You don’t need to know the RNA sequencing protocol before mapping your reads to the reference genome. Mapping your RNA-seq reads as if they were non-strand specific, this script can “guess” how RNA-seq reads were stranded.
For pair-end RNA-seq, there are two different ways to strand reads (such as Illumina ScriptSeq protocol):
1+-,1-+,2++,2--
read1 mapped to ‘+’ strand indicates parental gene on ‘-‘ strand
read1 mapped to ‘-‘ strand indicates parental gene on ‘+’ strand
read2 mapped to ‘+’ strand indicates parental gene on ‘+’ strand
read2 mapped to ‘-‘ strand indicates parental gene on ‘-‘ strand
For single-end RNA-seq, there are also two different ways to strand reads:
++,--
read mapped to ‘+’ strand indicates parental gene on ‘+’ strand
read mapped to ‘-‘ strand indicates parental gene on ‘-‘ strand
+-,-+
read mapped to ‘+’ strand indicates parental gene on ‘-‘ strand
read mapped to ‘-‘ strand indicates parental gene on ‘+’ strand
Example 1: Pair-end non strand specific:
infer_experiment.py -r hg19.refseq.bed12 -i Pairend_nonStrandSpecific_36mer_Human_hg19.bam #Output:: This is PairEnd Data Fraction of reads failed to determine: 0.0172 Fraction of reads explained by "1++,1--,2+-,2-+": 0.4903 Fraction of reads explained by "1+-,1-+,2++,2--": 0.4925
Interpretation: 1.72% of total reads were mapped to genome regions that we cannot determine the “standness of transcripts” (such as regions that having both strands transcribed). For the remaining 98.28% (1 - 0.0172 = 0.9828) of reads, half can be explained by “1++,1--,2+-,2-+”, while the other half can be explained by “1+-,1-+,2++,2--”. We conclude that this is NOT a strand specific dataset because “strandness of reads” was independent of “standness of transcripts”
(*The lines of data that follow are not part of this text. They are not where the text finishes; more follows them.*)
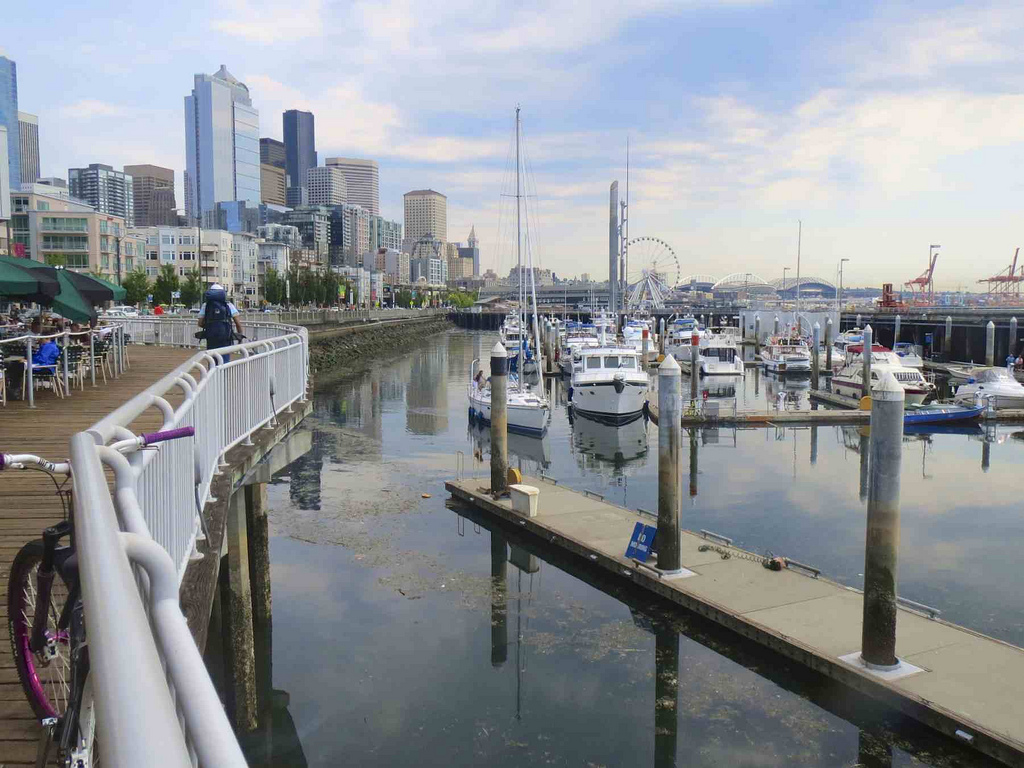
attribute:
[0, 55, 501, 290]
buildings — lots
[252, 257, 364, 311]
trees — series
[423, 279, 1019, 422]
boats — docked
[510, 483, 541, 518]
container — white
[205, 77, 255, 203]
glass — reflective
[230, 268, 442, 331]
street — side of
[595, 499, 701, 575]
sign — blue, white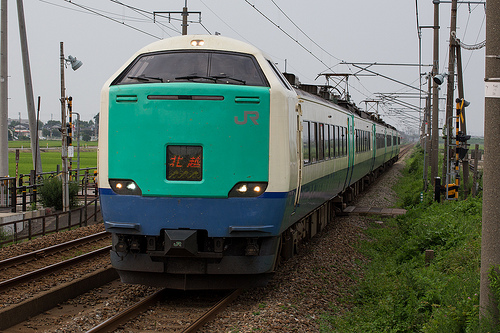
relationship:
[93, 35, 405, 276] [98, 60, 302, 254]
train has front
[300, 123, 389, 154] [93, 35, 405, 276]
windows are on side of train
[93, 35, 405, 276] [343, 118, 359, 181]
train has door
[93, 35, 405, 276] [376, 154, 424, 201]
train on track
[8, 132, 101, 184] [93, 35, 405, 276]
grass beside train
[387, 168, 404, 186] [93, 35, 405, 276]
rocks near train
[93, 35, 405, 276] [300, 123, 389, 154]
train has windows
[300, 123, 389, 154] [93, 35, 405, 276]
windows on side train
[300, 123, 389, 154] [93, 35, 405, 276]
windows on side of train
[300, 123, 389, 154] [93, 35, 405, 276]
windows on train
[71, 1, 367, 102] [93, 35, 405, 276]
lines are above train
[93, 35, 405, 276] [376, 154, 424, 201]
train on top of track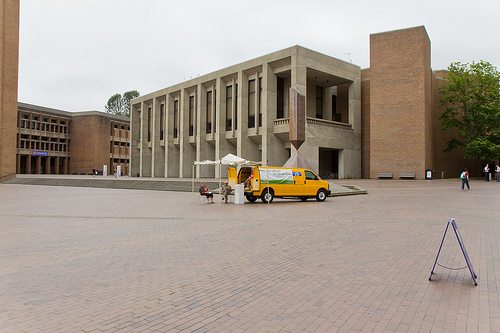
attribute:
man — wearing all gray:
[219, 180, 231, 203]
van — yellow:
[219, 155, 335, 215]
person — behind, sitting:
[219, 180, 231, 204]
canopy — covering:
[189, 150, 266, 205]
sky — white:
[23, 2, 499, 118]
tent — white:
[188, 153, 253, 200]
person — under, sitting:
[198, 180, 216, 203]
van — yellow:
[232, 163, 332, 204]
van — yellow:
[233, 158, 344, 221]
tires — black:
[257, 190, 332, 208]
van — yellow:
[241, 150, 336, 203]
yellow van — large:
[225, 157, 332, 206]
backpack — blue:
[458, 173, 465, 178]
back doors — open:
[213, 154, 270, 215]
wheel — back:
[262, 187, 274, 202]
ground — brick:
[14, 164, 484, 330]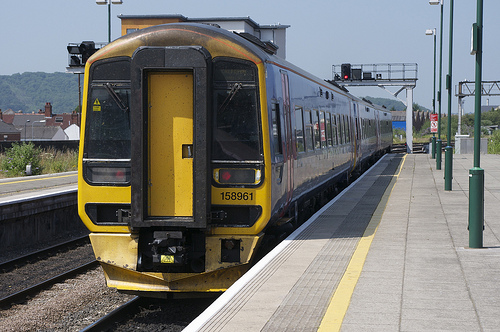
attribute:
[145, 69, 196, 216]
door — yellow, here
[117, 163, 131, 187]
light — red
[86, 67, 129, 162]
window — here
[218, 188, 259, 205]
number — here, black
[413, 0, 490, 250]
poles — green, here, lit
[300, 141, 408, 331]
line — yellow, here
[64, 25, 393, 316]
train — yellow, pulling, moving, here, approaching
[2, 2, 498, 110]
sky — blue, cloudless, here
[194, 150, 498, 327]
platform — gray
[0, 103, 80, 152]
buildings — several, here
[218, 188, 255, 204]
numbers — here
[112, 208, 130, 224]
metal — here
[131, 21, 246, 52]
roof — here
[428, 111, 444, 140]
sign — here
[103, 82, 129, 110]
wiper — here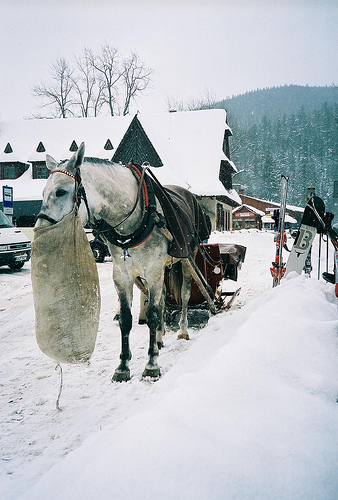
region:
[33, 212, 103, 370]
sack over horse mouth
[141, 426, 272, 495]
cold wet snow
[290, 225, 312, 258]
a large silver letter on a snowboard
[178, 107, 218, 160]
snow on a roof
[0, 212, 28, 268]
a white van parked nearby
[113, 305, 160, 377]
blackened knees of a horse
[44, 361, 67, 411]
a string hanging from the sack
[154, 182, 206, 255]
a black blanket over th horse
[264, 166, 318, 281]
snowboards stuck in the snow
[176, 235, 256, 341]
a brown sleigh behind th horse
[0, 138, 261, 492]
Horse on the street on a snowy day.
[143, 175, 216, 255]
Horseback covered with black horse blanket.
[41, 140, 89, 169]
Horse ears are pointing up.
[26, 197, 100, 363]
Horse food bag hanging under the neck while eating.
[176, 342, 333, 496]
Piled up snow on the street side.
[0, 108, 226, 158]
Roof fully covered of snow.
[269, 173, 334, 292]
Skis standing in the snow.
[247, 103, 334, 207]
Very tall pin trees in the background.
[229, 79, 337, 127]
Very high mountains in the background.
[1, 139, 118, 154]
Roof with small triangular designs.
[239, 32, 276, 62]
grey cloudy skies over the scene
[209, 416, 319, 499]
smooth white surface of the snow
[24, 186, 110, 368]
a feed bag on a horse's head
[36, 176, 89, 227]
black leather bridle on the horse's head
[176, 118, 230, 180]
white snow on the roof of a building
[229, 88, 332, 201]
snow covered trees in the distance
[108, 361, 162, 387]
the black hooves of the horse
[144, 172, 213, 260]
brown blanket over the horse's back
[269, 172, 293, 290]
a pair of skis planted in the ground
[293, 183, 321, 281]
a black and white snowboard leaning on a rack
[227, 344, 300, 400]
this is the ground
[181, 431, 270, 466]
the ground is full of snow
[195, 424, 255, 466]
the snow is white in color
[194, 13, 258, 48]
this is the sky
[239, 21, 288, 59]
the sky has clouds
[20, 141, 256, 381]
this is a horse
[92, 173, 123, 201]
the fur is white in color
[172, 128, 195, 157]
this is a roof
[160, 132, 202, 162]
the roof has snow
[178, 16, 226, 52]
this is the sky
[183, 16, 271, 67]
the sky has clouds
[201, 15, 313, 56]
the clouds are white in color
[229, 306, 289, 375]
this is the ground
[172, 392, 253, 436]
the ground has snow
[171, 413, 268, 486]
the snow is white in color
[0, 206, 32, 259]
this is a car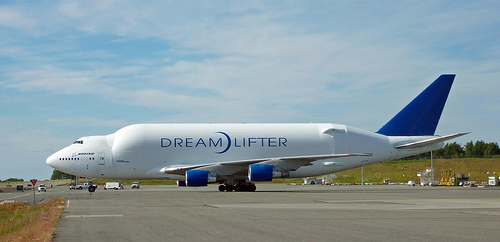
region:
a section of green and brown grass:
[0, 197, 65, 238]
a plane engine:
[241, 160, 286, 185]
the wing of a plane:
[190, 145, 370, 170]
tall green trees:
[460, 137, 496, 155]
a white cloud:
[4, 63, 139, 95]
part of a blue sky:
[122, 41, 154, 51]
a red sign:
[29, 177, 41, 201]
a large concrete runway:
[60, 172, 498, 240]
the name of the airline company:
[157, 134, 291, 151]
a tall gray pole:
[360, 164, 367, 184]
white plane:
[47, 47, 472, 184]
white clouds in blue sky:
[24, 25, 126, 85]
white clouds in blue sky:
[101, 32, 133, 81]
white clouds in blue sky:
[152, 21, 235, 117]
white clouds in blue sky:
[238, 17, 276, 85]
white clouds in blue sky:
[300, 36, 327, 102]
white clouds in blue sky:
[39, 38, 77, 100]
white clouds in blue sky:
[97, 32, 148, 111]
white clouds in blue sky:
[221, 4, 285, 98]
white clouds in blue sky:
[311, 27, 341, 80]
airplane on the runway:
[11, 47, 461, 211]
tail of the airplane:
[383, 60, 460, 130]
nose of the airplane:
[36, 132, 130, 192]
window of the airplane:
[59, 153, 64, 162]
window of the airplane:
[88, 155, 92, 160]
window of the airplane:
[99, 151, 106, 160]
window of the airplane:
[83, 148, 85, 155]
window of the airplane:
[64, 154, 70, 163]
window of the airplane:
[58, 152, 67, 163]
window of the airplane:
[66, 155, 73, 162]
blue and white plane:
[46, 69, 446, 194]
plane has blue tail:
[379, 62, 455, 133]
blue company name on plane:
[120, 91, 299, 163]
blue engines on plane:
[177, 152, 309, 184]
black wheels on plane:
[193, 158, 268, 196]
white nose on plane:
[54, 139, 86, 184]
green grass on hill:
[356, 155, 497, 197]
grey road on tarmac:
[126, 182, 463, 240]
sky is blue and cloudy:
[36, 17, 220, 109]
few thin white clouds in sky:
[70, 21, 220, 109]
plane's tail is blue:
[373, 67, 470, 150]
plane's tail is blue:
[366, 57, 478, 177]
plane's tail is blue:
[341, 55, 480, 175]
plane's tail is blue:
[368, 48, 487, 168]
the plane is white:
[33, 50, 463, 192]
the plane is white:
[18, 103, 443, 209]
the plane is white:
[26, 114, 445, 208]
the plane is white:
[22, 120, 482, 223]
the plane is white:
[21, 99, 449, 200]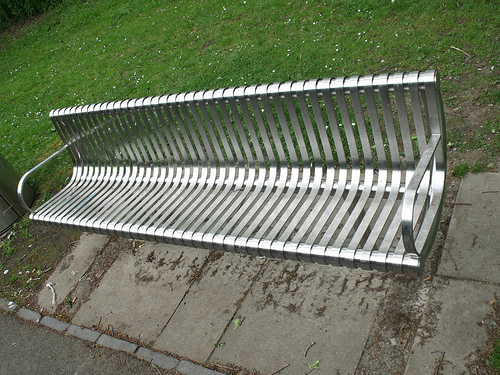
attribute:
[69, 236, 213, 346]
concrete panels — square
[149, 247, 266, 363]
concrete panels — rectangular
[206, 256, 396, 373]
concrete panels — rectangular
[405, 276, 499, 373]
concrete panels — rectangular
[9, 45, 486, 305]
bench — long, steel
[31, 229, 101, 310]
panels — brown, dried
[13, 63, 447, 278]
seat — shiny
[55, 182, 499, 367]
slabs — concrete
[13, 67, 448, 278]
bench — silver, seat, metal, long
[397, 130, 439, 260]
armrest — CURVED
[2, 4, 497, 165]
grass — green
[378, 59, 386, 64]
flower — little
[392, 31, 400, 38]
flower — white, little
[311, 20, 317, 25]
flower — white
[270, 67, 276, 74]
flower — white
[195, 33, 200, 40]
flower — little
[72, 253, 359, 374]
blocks — dirty, broken, concrete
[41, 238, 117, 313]
concrete line — old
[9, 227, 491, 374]
leaves — brown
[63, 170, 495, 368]
platform — concrete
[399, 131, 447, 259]
arm — silver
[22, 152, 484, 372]
pad — concrete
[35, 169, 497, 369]
concrete pad — old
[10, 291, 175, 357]
trim — brick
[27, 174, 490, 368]
slab — concrete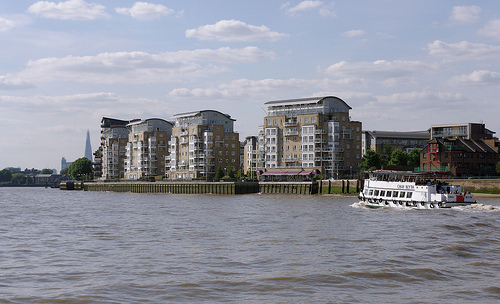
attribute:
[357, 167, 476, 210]
boat — white, tour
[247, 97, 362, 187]
apartment — tan, building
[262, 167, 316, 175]
awning — red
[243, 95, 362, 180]
building — tan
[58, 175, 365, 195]
boat dock — green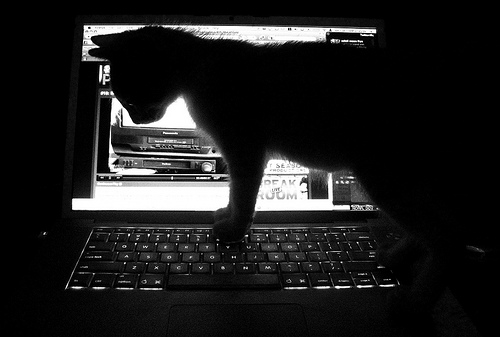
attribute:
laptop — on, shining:
[46, 16, 424, 330]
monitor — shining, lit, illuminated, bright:
[64, 10, 398, 223]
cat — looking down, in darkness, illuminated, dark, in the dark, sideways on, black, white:
[87, 19, 497, 268]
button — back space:
[345, 246, 387, 264]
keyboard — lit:
[64, 220, 404, 300]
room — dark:
[2, 2, 500, 335]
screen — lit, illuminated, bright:
[67, 14, 393, 223]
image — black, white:
[3, 2, 498, 336]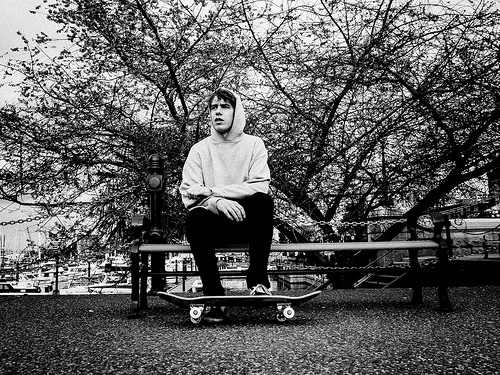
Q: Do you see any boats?
A: Yes, there is a boat.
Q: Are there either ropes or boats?
A: Yes, there is a boat.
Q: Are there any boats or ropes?
A: Yes, there is a boat.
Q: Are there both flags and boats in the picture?
A: No, there is a boat but no flags.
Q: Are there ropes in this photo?
A: No, there are no ropes.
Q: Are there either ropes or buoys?
A: No, there are no ropes or buoys.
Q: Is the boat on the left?
A: Yes, the boat is on the left of the image.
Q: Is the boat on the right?
A: No, the boat is on the left of the image.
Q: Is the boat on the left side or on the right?
A: The boat is on the left of the image.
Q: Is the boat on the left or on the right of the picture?
A: The boat is on the left of the image.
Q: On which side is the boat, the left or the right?
A: The boat is on the left of the image.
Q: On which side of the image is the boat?
A: The boat is on the left of the image.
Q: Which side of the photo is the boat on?
A: The boat is on the left of the image.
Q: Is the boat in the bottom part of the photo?
A: Yes, the boat is in the bottom of the image.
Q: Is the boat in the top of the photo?
A: No, the boat is in the bottom of the image.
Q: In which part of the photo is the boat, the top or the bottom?
A: The boat is in the bottom of the image.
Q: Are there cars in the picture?
A: No, there are no cars.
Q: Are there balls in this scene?
A: No, there are no balls.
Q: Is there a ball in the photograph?
A: No, there are no balls.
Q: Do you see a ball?
A: No, there are no balls.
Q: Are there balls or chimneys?
A: No, there are no balls or chimneys.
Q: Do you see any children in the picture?
A: No, there are no children.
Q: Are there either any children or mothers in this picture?
A: No, there are no children or mothers.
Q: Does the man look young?
A: Yes, the man is young.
Example 2: Pair-end strand specific:
infer_experiment.py -r hg19.refseq.bed12 -i Pairend_StrandSpecific_51mer_Human_hg19.bam #Output:: This is PairEnd Data Fraction of reads failed to determine: 0.0072 Fraction of reads explained by "1++,1--,2+-,2-+": 0.9441 Fraction of reads explained by "1+-,1-+,2++,2--": 0.0487
Interpretation: 0.72% of total reads were mapped to genome regions that we cannot determine the “standness of transcripts” (such as regions that having both strands transcribed). For the remaining 99.28% (1 - 0.0072 = 0.9928) of reads, the vast majority was explained by “1++,1--,2+-,2-+”, suggesting a strand-specific dataset.
Example 3: Single-end strand specific:
infer_experiment.py -r hg19.refseq.bed12 -i SingleEnd_StrandSpecific_36mer_Human_hg19.bam #Output:: This is SingleEnd Data Fraction of reads failed to determine: 0.0170 Fraction of reads explained by "++,--": 0.9669 Fraction of reads explained by "+-,-+": 0.0161
Interpretation: This is single-end, strand specific RNA-seq data. Strandness of reads are concordant with strandness of reference gene.